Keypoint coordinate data
::::
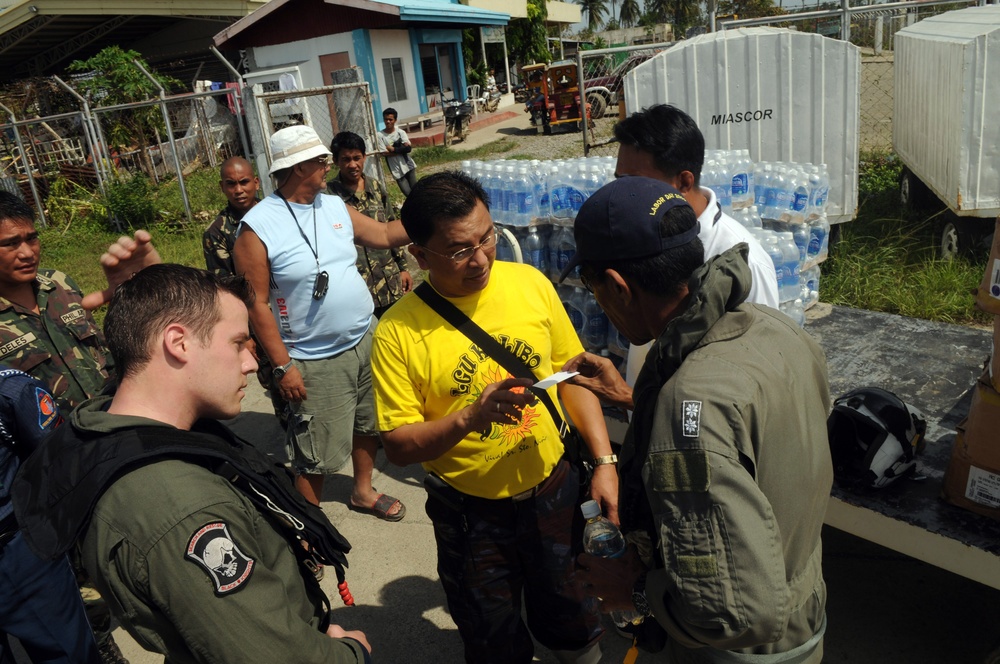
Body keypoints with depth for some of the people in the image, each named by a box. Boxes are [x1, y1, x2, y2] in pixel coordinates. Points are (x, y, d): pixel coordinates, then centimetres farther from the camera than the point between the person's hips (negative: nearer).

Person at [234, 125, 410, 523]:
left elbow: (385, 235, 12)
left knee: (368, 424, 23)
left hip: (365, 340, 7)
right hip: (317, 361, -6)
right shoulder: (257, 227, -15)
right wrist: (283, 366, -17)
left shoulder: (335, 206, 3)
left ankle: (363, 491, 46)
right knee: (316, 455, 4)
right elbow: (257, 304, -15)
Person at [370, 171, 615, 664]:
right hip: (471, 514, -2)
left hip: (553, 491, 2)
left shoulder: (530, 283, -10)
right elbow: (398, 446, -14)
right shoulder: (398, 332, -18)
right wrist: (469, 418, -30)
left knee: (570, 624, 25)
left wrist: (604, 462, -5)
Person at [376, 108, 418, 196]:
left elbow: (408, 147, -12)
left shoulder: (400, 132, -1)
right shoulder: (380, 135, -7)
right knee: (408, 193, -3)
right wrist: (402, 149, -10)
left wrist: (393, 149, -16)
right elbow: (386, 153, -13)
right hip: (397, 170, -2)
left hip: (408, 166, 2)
::::
_Task brief_.
Reproduce the rows above verbatim, leaving out the pictures.

_Written answer_.
Body keypoints with depth for some of the people in the image, each named by a box. Boxes are [x1, y1, x2, y2] in pixel coordinates. Points are (x, y, d): pixel coordinates, then centimetres farther from the camera than the point between the person's hips (negative: nearer).

Person at [234, 125, 410, 523]:
left elbow: (385, 235, 12)
left knee: (368, 424, 23)
left hip: (365, 340, 7)
right hip: (317, 361, -6)
right shoulder: (257, 227, -15)
right wrist: (283, 366, -17)
left shoulder: (335, 206, 3)
left ankle: (363, 491, 46)
right knee: (316, 455, 4)
right elbow: (257, 304, -15)
Person at [370, 171, 615, 664]:
right hip: (471, 514, -2)
left hip: (553, 491, 2)
left shoulder: (530, 283, -10)
right elbow: (398, 446, -14)
right shoulder: (398, 332, -18)
right wrist: (469, 418, -30)
left knee: (570, 624, 25)
left wrist: (604, 462, -5)
Person at [376, 108, 418, 196]:
left elbow: (408, 147, -12)
left shoulder: (400, 132, -1)
right shoulder: (380, 135, -7)
right knee: (408, 193, -3)
right wrist: (402, 149, -10)
left wrist: (393, 149, -16)
right elbow: (386, 153, -13)
right hip: (397, 170, -2)
left hip: (408, 166, 2)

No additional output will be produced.